(Recorded data)
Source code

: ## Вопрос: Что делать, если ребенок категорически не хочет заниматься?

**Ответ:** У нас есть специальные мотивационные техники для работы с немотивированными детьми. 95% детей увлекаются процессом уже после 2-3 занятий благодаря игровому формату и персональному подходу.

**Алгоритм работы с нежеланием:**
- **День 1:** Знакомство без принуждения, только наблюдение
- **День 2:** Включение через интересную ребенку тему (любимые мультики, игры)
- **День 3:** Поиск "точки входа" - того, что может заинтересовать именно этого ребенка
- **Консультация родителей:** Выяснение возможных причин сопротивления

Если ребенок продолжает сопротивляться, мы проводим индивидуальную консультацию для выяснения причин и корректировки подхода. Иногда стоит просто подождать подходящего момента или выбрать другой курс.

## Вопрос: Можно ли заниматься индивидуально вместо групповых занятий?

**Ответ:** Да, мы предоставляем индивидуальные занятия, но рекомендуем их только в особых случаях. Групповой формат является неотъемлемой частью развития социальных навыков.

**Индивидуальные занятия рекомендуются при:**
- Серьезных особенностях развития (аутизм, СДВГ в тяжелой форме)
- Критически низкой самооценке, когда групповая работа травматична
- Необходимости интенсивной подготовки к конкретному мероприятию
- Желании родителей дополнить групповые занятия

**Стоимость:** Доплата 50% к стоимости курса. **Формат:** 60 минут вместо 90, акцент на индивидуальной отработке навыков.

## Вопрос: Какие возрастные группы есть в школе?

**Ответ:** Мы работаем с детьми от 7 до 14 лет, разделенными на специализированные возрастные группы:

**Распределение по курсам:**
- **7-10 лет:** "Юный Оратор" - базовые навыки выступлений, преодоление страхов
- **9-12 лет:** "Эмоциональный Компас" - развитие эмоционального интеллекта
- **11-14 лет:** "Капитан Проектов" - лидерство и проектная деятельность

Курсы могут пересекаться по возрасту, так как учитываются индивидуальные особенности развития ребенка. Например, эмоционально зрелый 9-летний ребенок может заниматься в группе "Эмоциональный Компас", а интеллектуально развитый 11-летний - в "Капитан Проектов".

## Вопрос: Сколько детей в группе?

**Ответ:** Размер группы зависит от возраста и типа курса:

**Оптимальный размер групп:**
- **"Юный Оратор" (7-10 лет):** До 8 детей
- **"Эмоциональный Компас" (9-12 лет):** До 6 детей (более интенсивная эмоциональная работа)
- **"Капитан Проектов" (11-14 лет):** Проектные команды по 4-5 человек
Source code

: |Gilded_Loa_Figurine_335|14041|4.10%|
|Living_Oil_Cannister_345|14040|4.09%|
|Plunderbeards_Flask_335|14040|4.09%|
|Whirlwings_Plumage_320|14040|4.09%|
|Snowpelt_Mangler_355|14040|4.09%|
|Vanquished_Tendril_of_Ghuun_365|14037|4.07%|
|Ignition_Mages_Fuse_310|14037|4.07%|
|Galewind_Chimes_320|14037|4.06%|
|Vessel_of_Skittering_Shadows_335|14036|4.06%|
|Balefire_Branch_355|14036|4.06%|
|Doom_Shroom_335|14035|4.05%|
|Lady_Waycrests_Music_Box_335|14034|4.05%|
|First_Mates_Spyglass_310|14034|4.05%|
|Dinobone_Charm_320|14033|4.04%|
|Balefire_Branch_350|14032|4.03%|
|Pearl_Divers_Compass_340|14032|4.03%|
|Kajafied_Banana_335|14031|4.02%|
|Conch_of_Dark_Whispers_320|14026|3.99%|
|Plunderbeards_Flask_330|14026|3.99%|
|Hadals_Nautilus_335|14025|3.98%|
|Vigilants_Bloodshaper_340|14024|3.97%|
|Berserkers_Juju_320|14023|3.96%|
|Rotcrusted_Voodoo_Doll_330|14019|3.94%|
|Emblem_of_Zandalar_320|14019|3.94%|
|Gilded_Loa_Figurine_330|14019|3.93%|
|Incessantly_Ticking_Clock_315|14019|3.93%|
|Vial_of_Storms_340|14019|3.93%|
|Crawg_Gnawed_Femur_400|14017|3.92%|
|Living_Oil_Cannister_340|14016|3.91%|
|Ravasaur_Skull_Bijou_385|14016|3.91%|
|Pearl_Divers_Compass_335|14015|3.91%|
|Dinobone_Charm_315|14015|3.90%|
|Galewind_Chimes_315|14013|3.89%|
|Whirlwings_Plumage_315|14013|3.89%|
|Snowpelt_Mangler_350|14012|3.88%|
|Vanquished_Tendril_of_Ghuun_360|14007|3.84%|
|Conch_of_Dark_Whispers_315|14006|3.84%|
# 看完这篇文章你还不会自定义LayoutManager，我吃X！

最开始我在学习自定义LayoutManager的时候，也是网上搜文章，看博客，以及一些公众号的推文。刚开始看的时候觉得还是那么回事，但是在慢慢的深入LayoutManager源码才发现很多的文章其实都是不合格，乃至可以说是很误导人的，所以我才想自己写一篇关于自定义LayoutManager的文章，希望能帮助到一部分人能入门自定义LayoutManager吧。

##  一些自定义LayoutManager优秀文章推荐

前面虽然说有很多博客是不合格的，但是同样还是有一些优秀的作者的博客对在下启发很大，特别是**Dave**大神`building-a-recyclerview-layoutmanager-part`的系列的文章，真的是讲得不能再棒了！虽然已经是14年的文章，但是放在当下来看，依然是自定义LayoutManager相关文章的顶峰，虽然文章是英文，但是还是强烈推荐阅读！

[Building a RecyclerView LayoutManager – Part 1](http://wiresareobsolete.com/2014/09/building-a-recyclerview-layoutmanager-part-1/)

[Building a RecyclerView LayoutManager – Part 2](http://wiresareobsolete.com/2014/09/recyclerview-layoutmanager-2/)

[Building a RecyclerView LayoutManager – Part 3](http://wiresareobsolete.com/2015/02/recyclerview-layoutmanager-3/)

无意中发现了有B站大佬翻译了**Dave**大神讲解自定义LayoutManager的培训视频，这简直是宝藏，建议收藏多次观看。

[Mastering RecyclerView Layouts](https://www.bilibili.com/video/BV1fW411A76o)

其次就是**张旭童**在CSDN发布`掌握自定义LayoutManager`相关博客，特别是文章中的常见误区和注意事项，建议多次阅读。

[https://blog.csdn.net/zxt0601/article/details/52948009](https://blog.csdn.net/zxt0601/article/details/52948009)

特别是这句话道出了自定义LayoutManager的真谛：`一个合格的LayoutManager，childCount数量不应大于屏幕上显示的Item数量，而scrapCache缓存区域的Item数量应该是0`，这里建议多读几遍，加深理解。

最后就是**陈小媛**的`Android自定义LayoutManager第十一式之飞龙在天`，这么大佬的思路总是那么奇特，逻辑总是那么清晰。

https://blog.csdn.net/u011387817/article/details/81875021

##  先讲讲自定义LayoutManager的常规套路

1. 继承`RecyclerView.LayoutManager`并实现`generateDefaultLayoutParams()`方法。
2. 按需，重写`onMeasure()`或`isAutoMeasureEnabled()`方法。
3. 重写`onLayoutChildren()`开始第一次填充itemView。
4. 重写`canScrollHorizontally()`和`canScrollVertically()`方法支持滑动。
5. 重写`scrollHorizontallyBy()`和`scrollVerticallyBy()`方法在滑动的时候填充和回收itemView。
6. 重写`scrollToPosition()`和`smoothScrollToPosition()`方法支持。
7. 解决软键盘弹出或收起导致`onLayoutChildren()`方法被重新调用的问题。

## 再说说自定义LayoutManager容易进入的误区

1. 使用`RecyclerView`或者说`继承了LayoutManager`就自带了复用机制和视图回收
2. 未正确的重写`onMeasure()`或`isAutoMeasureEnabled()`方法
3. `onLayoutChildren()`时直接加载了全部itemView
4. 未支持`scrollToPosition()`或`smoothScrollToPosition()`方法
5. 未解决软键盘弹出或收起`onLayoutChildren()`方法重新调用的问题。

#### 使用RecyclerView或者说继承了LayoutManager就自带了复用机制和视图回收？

## What this task involves
In the records above, find the lines holding "isAutoMeasureEnabled". Copy each one.

## Output for this task
2. 按需，重写`onMeasure()`或`isAutoMeasureEnabled()`方法。
2. 未正确的重写`onMeasure()`或`isAutoMeasureEnabled()`方法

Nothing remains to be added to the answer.